After I joined the press, I learned more about things. In 1984, China and Britain signed the Sino-British Joint Declaration. The Hong Kong and British governments believed that a large number of Hong Kong people would immigrate to other countries in the future, and there would be a huge demand for professional talents. Therefore, they deployed to expand university education and increase the training of professional talents. At that time, the Chinese University and the Baptist College all followed the American-style 4-year system, rather than the British-style 3-year system like the University of Hong Kong. The government asked CUHK and the Baptist Church to change from 4 to 3, but the Baptist Church accepted it but CUHK refused. CUHK’s move angered the British Hong Kong government, and CUHK’s plan to set up a law school and an engineering school fell through.

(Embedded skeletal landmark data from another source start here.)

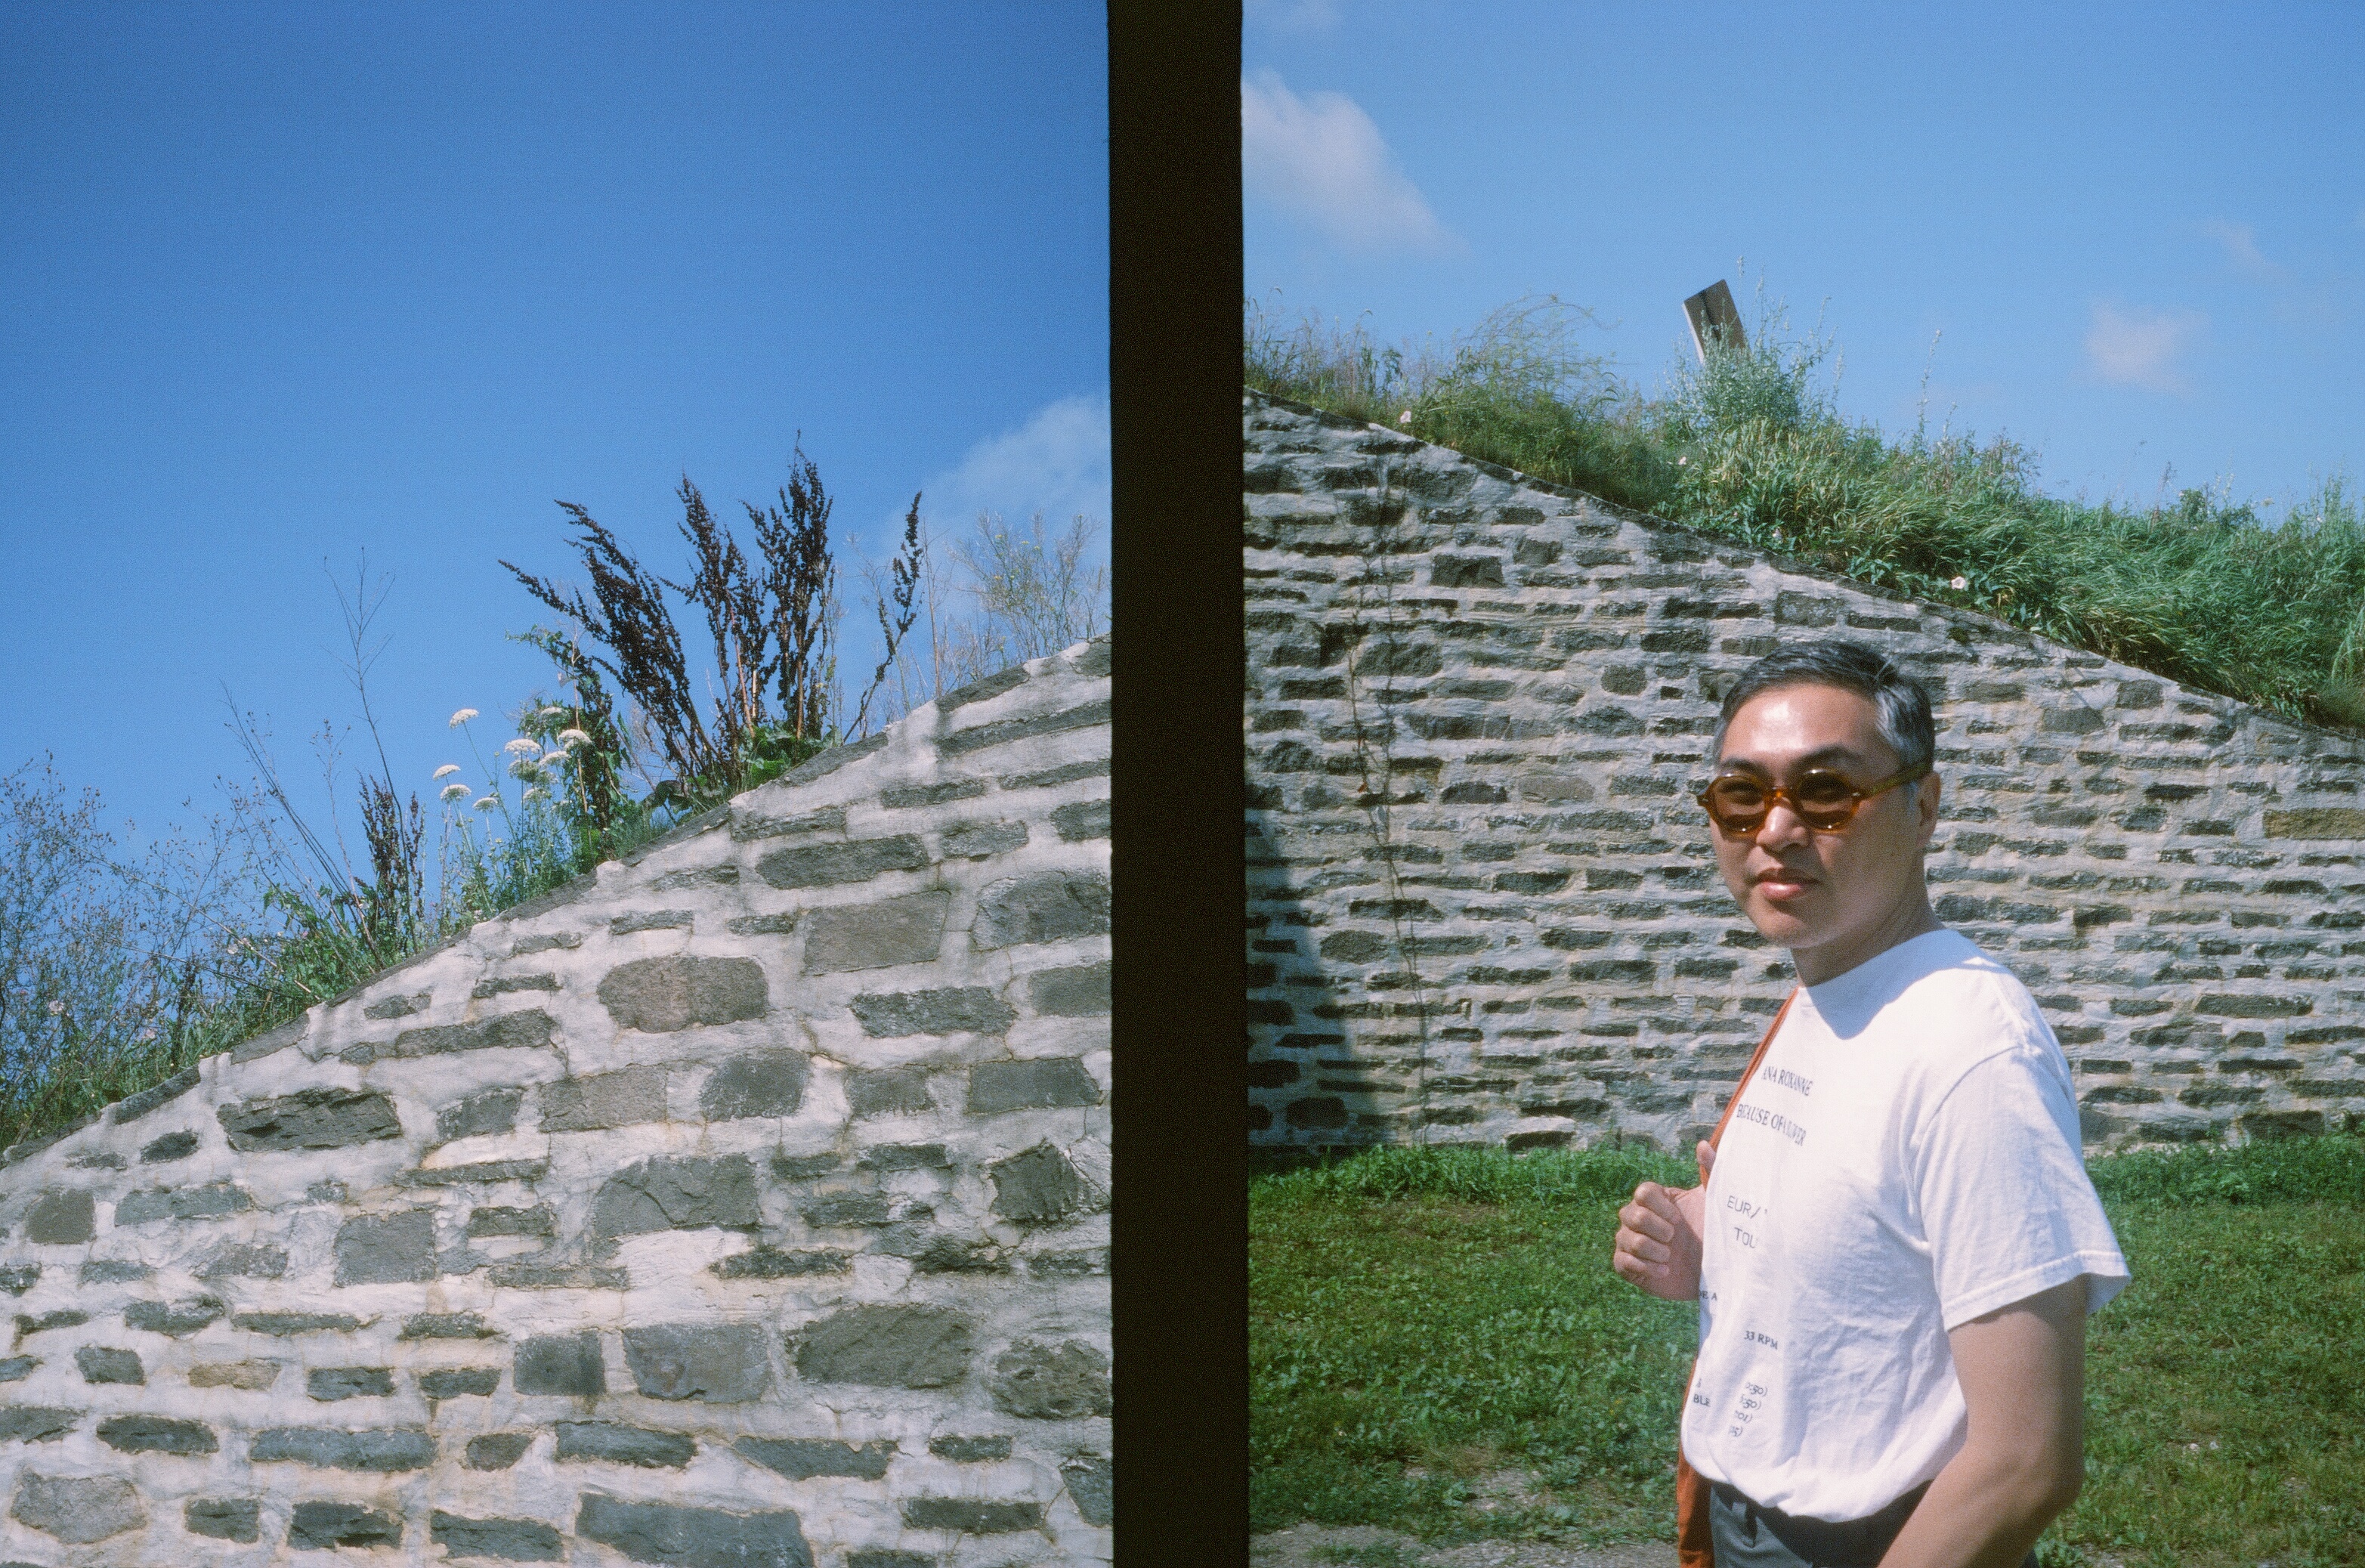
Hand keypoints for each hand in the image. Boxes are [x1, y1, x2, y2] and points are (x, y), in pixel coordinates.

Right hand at [1612, 1141, 1714, 1299]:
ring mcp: (1628, 1241)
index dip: (1661, 1207)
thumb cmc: (1712, 1234)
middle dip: (1657, 1229)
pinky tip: (1665, 1271)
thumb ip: (1711, 1170)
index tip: (1679, 1219)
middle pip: (1631, 1214)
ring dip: (1654, 1251)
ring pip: (1627, 1239)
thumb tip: (1703, 1144)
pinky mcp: (1627, 1265)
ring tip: (1670, 1257)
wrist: (1713, 1273)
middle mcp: (1636, 1217)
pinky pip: (1623, 1262)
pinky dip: (1646, 1268)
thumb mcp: (1713, 1202)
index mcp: (1654, 1200)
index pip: (1643, 1192)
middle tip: (1674, 1239)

After this battle, I also realized what administrative leadership is. In the era of the British Hong Kong government, administrative power was centralized, and institutions like universities that opposed the government would stifle opportunities for development.

Many years later, when I talked about this matter with Yang Tieliang, he had a vague impression and believed that this matter was just a small matter among the many public offices he held. As a CUHK senior, I was particularly impressed by this matter. Executive leadership, that is.